Ok, we are not living in an ideal world. To cover more audience, you may still want to publish your PWA to app stores even that you don't have to since your application can be installed without them. I have good news for you; you can do it with minimum efforts.

Google Play Store

In order to publish PWA to Google Play store, you still need to create a package but don't worry; you don't need to author any Java code. Google has an answer for that with Trusted Web Activities. This feature is available starting Chrome 72. Trusted Web Activities are a new way to integrate your web-app content such as your Progressive Web Application with your Android app using a protocol based on Custom Tabs.

The detailed instruction on how to use it, you can find here.

Windows Store

There are two options for getting your PWA to Windows Store:

  1. If your PWA meets specific criteria, it can be indexed by Bing search engine automatically.

  2. Manual submission which is similar to Google Play store, but even simpler, since you don't need to mess with establishing trust between application and website.

Both scenarios fully covered in the following link.

Apple App Store

It's not a secret that Apple is way behind others with web standards support for their browser Safari. PWA app store submission is not straightforward as well. To publish your web app you need to create a hybrid application with web view control to display your website. This is the most difficult solution compare to other stores since it requires writing some code.

Amazon App Store

If you didn't know, Google Play Store is not the only store where you can publish applications for Android. Another popular store is from Amazon. And it offers the easiest approach, where for submission you need to provide the URL for your Progressive Web Application. No package creation needed!


This is an example of the app store completely dedicated to PWA. Appscope is a directory of Progressive Web Apps, showcasing the best PWA examples. All apps listed run entirely in the web browser and launch instantly without an app download.
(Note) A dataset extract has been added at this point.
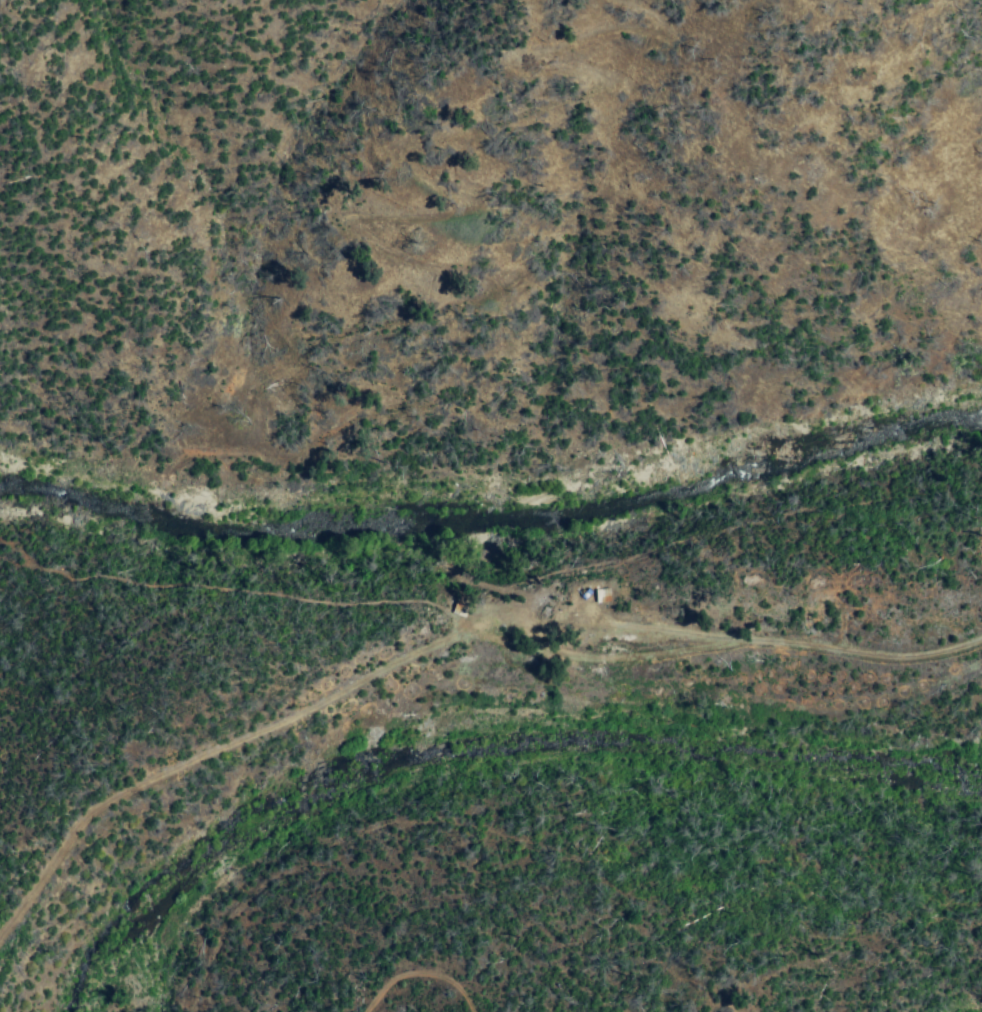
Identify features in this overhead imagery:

If you wish, they can be saved to your home screen just like any other app. The submission process is straightforward and does not require uploading any packages.

If you still think it's too difficult, check PWABuilder portal where projects for app packages can be created for you for free. PWA Builder was founded by Microsoft as a community guided, open source project to help move PWA adoption forward.

What’s next?

I believe that PWA is the future of mobile development where will not be any differences between native and web applications. What you can do today with Progressive Web Applications is impressive but the future is even brighter.

Google on Google IO '19 conference revealed some upcoming great features for Chrome browser which will move PWA even further: native file system access, unlimited quota, contacts picker, MIME-type handlers, SMS-based authentication, wake lock, web share target and more.

Some of those features can be already implemented when you read this post.